§ Things to do
**A.** Extract the stretch of the NSCharacterSet reference page from "An NSCharacterSet object" through "NSCharacterSet and NSMutableCharacterSet.", copying it word for word.
**B.** Using the NSCharacterSet reference page, answer the following:
(i) Which package contains NSCharacterSet?
(ii) Which class does NSCharacterSet inherit from?
(iii) Character set objects are actually instances of which classes?
**C.** Proceed with the NSCharacterSet reference page, picking up after its final sentence.

PATH  Documentation > Mac OS X > Foundation Reference: Java



Table of Contents

NSCharacterSet


Inherits from:
NSObject
Package:
com.apple.yellow.foundation


Class Description


An NSCharacterSet object represents a set of Unicode characters. String and NSScanner objects use NSCharacterSets to group characters together for searching operations, so that they can find any of a particular set of characters during a search. The cluster's two public classes, NSCharacterSet and NSMutableCharacterSet, declare the programmatic interface for static and dynamic character sets, respectively.

The objects you create using these classes are referred to as character set objects (and when no confusion will result, merely as character sets). Because of the nature of class clusters, character set objects aren't actual instances of the NSCharacterSet or NSMutableCharacterSet classes but of one of their private subclasses. Although a character set object's class is private, its interface is public, as declared by these abstract superclasses, NSCharacterSet and NSMutableCharacterSet.

§ Excerpted records
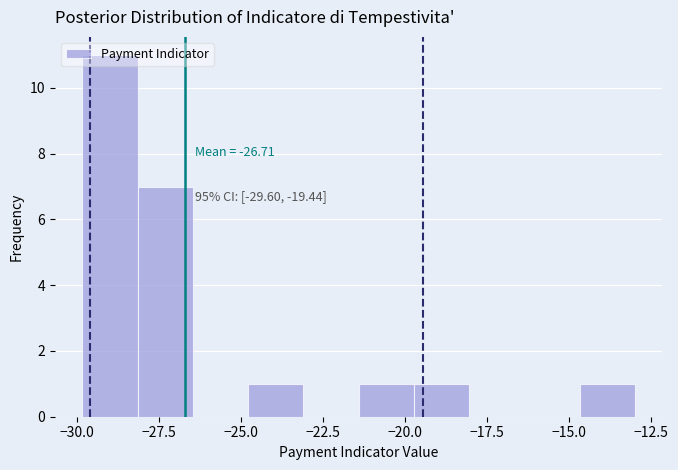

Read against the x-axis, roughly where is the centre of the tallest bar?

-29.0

...

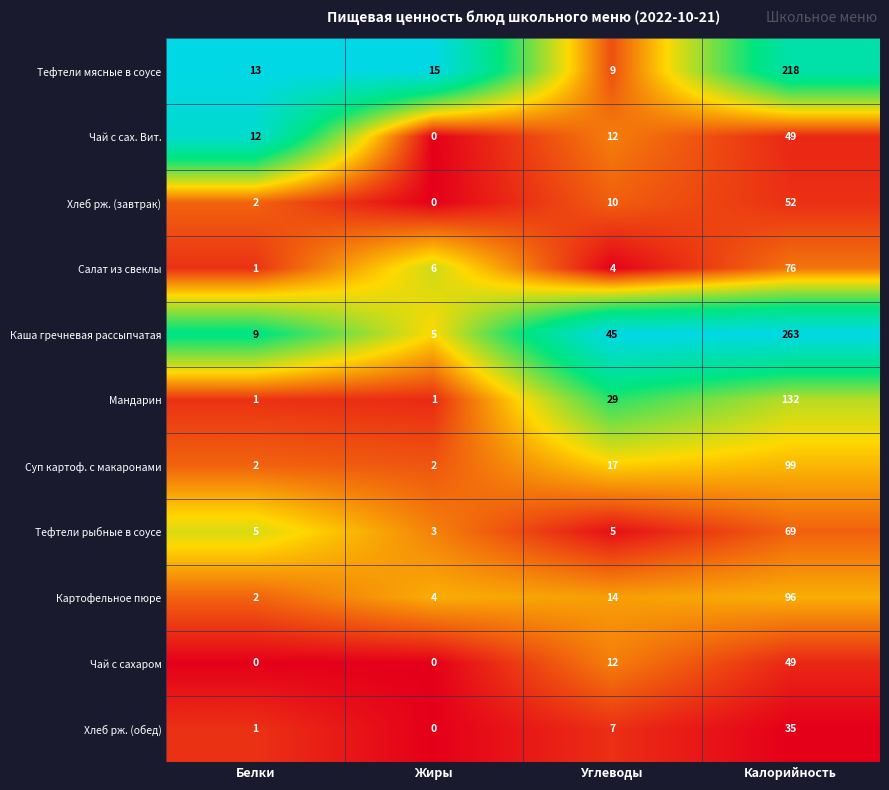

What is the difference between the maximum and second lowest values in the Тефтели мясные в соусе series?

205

§ Per-task answers
**A.**
An NSCharacterSet object represents a set of Unicode characters. String and NSScanner objects use NSCharacterSets to group characters together for searching operations, so that they can find any of a particular set of characters during a search. The cluster's two public classes, NSCharacterSet and NSMutableCharacterSet, declare the programmatic interface for static and dynamic character sets, respectively.

The objects you create using these classes are referred to as character set objects (and when no confusion will result, merely as character sets). Because of the nature of class clusters, character set objects aren't actual instances of the NSCharacterSet or NSMutableCharacterSet classes but of one of their private subclasses. Although a character set object's class is private, its interface is public, as declared by these abstract superclasses, NSCharacterSet and NSMutableCharacterSet.

**B.**
(i) com.apple.yellow.foundation
(ii) NSObject
(iii) One of the private subclasses of NSCharacterSet or NSMutableCharacterSet

**C.**
The NSCharacterSet class declares the programmatic interface for an object that manages a set of Unicode characters (see the NSStringReference class cluster specification for information on Unicode). NSCharacterSet's principal primitive method, characterIsMember, provides the basis for all other instance methods in its interface. A subclass of NSCharacterSet needs only to implement this method for proper behavior. For optimal performance, a subclass should also override bitmapRepresentation which otherwise works by invoking characterIsMember for every possible Unicode value.


Building a Character Set


NSCharacterSet defines class methods that return commonly used character sets, such as letters (uppercase or lowercase), decimal digits, whitespace, and so on. These "standard" character sets are always immutable, even if created by sending a message to NSMutableCharacterSet. See "Standard Character Sets and Unicode Definitions" below for more information on standard character sets.

You can use a standard character set as a starting point for building a custom set by making a mutable copy of it and changing that. (You can also start from scratch by creating a mutable character set and adding characters to it.)

For performance reasons (explained in "Using a Character Set" ), always finish by converting the working mutable character set into an immutable set. If you need to keep changing the character set after you've created it, of course, you should just use the mutable set.

If your application frequently uses a custom character set, you'll want to save its definition in a resource file and load that instead of explicitly adding individual characters each time you need to create the set. You can save a character set by getting its bitmap representation (an NSData object) and saving that object to a file.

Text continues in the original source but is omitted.